Text to read
Directed By Javier Marzan

 

Tristan Bates Theatre

 

11 May – 15 May 2010

 

 

 

 

 

 

 

 

 

 

Couzens

A review by Angus Templeton for EXTRA! EXTRA!

 

The Dreadful Hours is an ill-omened title, but the production itself was a breath of fresh air. The show alternates between two hours in a relationship between two people, the first meeting where everything is going smoothly, and a meal several years later where tensions are running high and it appears that the two characters have lost all love they once felt for each other. Like The Last Five Years we see different facets of a relationship, but this time explored through the medium of physical theatre.

Hollywood and the BBC have for years shown us awkward dates and meals on television to the point that I now find it an overused trope. But watching The Dreadful Hours, I can see why such occasions are powerful tools in the writer’s arsenal. Yorgos Karamalegos and Elinor Randle are both mesmerizing as a passive aggressive couple sitting down to dinner, managing to convey a wonderful sense of humanity through characters who aren’t particularly likable. It is very intense theatre, both physically and emotionally, with not much comic relief. There is humour there, but only on believable levels, so nothing is ever played exclusively for laughs.

Exercise set
1 - Transcribe part of the theater review, beginning at the words "The Dreadful Hours is" and stopping after "of physical theatre.".
2 - According to the theater review, which two performers play the couple sitting down to dinner?
The lines that follow come from a separate source.

Extracted material
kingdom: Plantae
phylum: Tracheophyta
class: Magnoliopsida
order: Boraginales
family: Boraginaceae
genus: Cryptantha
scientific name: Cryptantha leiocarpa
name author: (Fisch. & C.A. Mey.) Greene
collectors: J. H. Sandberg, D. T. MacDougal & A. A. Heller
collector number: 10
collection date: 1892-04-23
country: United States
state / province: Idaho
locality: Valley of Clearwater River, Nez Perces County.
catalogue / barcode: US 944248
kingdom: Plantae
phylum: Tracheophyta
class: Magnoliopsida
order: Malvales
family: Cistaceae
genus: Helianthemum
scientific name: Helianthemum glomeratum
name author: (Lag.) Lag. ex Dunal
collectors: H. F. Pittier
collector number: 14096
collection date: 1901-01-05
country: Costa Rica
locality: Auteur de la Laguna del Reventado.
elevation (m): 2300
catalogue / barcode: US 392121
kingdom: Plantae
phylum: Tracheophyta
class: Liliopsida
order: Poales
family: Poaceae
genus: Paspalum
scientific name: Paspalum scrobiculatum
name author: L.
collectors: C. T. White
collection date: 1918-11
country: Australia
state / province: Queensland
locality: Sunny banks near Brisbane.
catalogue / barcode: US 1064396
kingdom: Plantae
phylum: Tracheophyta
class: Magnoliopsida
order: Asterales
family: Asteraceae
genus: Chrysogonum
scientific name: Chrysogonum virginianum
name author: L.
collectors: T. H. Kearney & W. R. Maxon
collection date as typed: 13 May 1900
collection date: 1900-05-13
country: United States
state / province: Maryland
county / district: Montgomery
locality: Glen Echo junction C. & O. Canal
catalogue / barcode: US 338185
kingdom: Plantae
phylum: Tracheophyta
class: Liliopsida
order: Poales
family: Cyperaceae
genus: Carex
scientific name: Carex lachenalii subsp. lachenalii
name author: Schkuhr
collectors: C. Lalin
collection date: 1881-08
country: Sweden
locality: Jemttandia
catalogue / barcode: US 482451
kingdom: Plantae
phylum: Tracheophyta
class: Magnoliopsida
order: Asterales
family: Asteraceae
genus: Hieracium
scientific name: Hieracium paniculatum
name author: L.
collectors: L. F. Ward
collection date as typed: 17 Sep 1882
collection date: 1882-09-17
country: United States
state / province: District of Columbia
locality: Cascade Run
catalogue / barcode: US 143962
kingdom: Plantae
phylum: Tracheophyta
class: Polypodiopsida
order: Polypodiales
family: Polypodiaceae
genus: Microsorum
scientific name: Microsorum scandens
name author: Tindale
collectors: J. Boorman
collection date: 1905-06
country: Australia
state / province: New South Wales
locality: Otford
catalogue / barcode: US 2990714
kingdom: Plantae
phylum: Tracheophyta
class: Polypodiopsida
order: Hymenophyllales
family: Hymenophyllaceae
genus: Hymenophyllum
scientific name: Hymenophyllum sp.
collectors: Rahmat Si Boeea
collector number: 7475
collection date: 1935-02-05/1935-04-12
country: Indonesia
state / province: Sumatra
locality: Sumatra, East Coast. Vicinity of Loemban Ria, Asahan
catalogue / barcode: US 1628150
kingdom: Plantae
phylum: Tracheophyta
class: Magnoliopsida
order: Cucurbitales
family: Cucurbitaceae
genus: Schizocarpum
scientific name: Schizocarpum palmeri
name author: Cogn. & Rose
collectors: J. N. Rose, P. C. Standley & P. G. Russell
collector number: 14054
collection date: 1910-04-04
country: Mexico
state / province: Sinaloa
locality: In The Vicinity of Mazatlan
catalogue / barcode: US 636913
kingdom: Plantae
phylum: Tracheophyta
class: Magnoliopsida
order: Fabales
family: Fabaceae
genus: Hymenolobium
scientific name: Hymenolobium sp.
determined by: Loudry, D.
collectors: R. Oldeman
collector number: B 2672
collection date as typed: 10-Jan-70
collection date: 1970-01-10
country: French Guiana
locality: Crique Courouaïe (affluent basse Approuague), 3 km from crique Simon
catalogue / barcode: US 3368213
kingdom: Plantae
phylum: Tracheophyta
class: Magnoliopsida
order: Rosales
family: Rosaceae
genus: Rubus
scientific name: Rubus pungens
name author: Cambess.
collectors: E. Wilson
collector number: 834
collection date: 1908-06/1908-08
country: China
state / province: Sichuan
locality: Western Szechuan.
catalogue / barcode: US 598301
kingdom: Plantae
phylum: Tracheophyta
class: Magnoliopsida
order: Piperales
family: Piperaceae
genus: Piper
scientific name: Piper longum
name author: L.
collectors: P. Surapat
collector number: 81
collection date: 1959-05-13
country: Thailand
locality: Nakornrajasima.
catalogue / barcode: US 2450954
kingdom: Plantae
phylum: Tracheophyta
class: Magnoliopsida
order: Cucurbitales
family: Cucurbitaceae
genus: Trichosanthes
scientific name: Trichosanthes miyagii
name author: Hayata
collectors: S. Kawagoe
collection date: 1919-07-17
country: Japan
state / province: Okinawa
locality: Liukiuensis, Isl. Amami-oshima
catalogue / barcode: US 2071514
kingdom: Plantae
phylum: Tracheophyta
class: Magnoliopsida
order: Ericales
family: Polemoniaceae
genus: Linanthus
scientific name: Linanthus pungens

Answers
1 -
The Dreadful Hours is an ill-omened title, but the production itself was a breath of fresh air. The show alternates between two hours in a relationship between two people, the first meeting where everything is going smoothly, and a meal several years later where tensions are running high and it appears that the two characters have lost all love they once felt for each other. Like The Last Five Years we see different facets of a relationship, but this time explored through the medium of physical theatre.

2 - Yorgos Karamalegos and Elinor Randle.